#### Excerpted passage

▶

Chronic consumption of fruit-based flavonoids has been associated with cognitive benefits, and a new study published in the European Journal of Nutrition suggests the consumption of flavonoid-rich orange juice can acutely enhance objective and subjective cognition over the course of six hours in healthy middle-aged adults.
Researchers at the University of Reading investigated whether consumption of flavonoid-rich orange juice is associated with acute cognitive benefits over six hours in healthy middle-aged adults. For the study, males aged 30 to 65 years consumed a 240-ml flavonoid-rich orange juice (272 mg) and a calorie-matched placebo in a randomized, double-blind, counterbalanced order on two days separated by a two-week washout. Cognitive function and subjective mood were assessed at baseline (prior to drink consumption) and two and 6 hours post consumption. The cognitive battery included eight individual cognitive tests. A standardized breakfast was consumed prior to the baseline measures, and a standardized lunch was consumed three hours post-drink consumption.
Change from baseline analysis revealed that performance on tests of executive function and psychomotor speed was significantly better following the flavonoid-rich drink compared to the placebo. The effects of objective cognitive function were supported by significant benefits for subjective alertness following the flavonoid-rich drink relative to the placebo. The researchers concluded the consumption of flavonoid-rich orange juice can acutely enhance objective and subjective cognition over the course of six hours in healthy middle-aged adults.
In December 2015, a separate study by the University of Leeds found drinking Concord grape juice daily can benefit certain aspects of memory and everyday tasks in people with stressful lifestyles—specifically working mothers.

◀

#### Task details
Write out, word for word, the part of the orange juice study report that opens with the words "In December 2015, a" and closes with "lifestyles—specifically working mothers.".

#### Record excerpts
▶

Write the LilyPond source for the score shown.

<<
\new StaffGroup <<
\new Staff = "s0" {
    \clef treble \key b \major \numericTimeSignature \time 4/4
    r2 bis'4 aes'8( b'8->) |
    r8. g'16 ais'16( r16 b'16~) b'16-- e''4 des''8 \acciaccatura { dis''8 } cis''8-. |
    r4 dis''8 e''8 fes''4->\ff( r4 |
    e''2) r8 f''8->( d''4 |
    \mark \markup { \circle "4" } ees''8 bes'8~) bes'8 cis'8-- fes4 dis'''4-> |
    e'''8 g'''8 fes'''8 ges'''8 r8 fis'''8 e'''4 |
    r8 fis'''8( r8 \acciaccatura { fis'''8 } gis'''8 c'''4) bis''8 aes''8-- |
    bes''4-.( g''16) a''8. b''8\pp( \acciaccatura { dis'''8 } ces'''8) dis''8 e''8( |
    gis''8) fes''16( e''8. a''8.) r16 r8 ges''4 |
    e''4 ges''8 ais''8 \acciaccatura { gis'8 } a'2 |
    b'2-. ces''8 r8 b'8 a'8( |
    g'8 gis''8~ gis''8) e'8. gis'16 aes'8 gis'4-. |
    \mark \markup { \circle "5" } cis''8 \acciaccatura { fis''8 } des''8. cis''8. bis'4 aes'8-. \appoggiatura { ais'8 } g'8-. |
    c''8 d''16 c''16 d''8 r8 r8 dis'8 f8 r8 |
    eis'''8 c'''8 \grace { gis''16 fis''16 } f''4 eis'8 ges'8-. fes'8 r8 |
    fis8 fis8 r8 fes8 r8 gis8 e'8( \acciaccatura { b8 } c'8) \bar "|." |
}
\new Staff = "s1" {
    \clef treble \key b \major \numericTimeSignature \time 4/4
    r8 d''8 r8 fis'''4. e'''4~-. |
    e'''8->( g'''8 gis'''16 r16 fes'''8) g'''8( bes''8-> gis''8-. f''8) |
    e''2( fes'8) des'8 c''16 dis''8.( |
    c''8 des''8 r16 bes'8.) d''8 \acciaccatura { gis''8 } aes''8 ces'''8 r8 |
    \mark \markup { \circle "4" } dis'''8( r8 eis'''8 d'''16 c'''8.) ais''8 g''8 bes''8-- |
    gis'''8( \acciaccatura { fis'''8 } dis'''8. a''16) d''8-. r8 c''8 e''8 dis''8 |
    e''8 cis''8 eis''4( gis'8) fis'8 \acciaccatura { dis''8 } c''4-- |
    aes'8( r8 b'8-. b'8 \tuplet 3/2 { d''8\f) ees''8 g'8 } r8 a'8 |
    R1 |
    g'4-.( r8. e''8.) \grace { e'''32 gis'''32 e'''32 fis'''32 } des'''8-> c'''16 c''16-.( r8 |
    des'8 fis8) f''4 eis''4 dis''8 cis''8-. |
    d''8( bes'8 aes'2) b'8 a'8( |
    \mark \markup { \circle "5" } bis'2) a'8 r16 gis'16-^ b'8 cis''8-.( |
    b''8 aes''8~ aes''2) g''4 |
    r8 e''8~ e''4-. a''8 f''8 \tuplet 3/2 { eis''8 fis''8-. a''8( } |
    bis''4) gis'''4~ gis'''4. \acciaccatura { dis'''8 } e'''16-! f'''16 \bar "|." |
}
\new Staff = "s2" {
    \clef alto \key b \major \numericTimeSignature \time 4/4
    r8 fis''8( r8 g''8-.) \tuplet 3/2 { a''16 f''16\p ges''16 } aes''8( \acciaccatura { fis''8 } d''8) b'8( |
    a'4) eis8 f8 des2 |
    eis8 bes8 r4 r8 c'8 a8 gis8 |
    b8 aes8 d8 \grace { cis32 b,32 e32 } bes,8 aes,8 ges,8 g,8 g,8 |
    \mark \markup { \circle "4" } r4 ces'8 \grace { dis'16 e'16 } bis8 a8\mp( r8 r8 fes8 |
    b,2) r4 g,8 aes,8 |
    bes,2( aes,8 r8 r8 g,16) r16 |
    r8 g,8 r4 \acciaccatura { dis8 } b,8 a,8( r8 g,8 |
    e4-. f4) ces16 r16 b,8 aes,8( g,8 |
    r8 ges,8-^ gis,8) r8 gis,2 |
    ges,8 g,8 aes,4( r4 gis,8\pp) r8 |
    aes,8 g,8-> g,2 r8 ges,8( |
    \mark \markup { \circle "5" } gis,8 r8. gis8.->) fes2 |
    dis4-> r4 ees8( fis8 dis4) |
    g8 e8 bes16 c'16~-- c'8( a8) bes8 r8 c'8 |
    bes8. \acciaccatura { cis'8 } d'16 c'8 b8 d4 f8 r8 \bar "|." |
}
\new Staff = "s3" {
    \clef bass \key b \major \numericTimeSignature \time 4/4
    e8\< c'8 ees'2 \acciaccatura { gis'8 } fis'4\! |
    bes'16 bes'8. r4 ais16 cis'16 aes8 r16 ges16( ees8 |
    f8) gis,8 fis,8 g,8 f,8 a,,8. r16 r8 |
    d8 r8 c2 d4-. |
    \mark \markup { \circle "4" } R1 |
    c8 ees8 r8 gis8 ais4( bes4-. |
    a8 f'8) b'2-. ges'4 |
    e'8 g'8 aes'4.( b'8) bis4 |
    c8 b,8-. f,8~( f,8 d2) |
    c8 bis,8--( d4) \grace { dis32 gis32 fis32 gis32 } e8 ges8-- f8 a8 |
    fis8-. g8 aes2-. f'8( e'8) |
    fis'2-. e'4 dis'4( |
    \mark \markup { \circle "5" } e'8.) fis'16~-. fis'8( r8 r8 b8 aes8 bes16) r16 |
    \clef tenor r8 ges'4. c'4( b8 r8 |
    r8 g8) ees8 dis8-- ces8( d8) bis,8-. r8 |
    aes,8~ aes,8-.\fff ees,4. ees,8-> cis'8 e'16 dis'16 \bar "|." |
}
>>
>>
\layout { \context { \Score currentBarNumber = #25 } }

◀

#### Solution to this exercise
In December 2015, a separate study by the University of Leeds found drinking Concord grape juice daily can benefit certain aspects of memory and everyday tasks in people with stressful lifestyles—specifically working mothers.